■ **PROMPT**: Find the line with "Federal and State Policy Changes" in the records below. Output exactly from there until after the line with "The Event Coordinator", without pictures.

Page-level text extractions
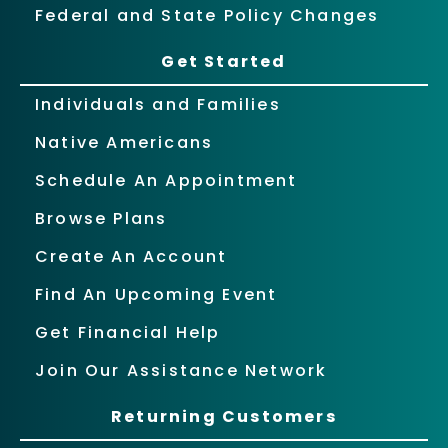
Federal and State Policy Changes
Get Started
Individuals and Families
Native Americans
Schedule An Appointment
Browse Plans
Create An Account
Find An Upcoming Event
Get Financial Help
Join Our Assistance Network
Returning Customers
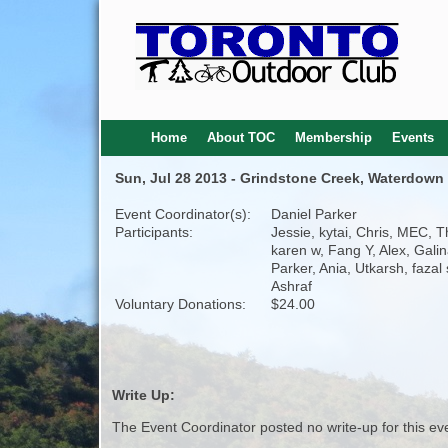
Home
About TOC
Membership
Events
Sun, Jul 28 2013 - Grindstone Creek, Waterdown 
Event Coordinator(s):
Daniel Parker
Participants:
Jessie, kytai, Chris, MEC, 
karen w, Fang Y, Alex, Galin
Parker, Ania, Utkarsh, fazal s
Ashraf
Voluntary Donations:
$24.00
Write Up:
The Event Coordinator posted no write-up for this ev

--

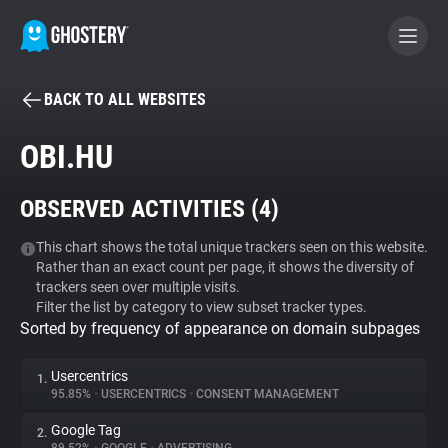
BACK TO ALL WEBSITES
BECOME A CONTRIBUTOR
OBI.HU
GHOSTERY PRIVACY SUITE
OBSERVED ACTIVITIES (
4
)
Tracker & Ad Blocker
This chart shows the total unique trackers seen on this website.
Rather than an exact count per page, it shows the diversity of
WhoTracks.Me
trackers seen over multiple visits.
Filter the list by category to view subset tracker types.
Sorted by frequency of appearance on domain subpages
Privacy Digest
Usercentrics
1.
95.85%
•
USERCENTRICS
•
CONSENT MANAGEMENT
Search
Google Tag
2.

■ **RESULT OF THIS TASK**:
Federal and State Policy Changes
Get Started
Individuals and Families
Native Americans
Schedule An Appointment
Browse Plans
Create An Account
Find An Upcoming Event
Get Financial Help
Join Our Assistance Network
Returning Customers
Home
About TOC
Membership
Events
Sun, Jul 28 2013 - Grindstone Creek, Waterdown 
Event Coordinator(s):
Daniel Parker
Participants:
Jessie, kytai, Chris, MEC, 
karen w, Fang Y, Alex, Galin
Parker, Ania, Utkarsh, fazal s
Ashraf
Voluntary Donations:
$24.00
Write Up:
The Event Coordinator posted no write-up for this ev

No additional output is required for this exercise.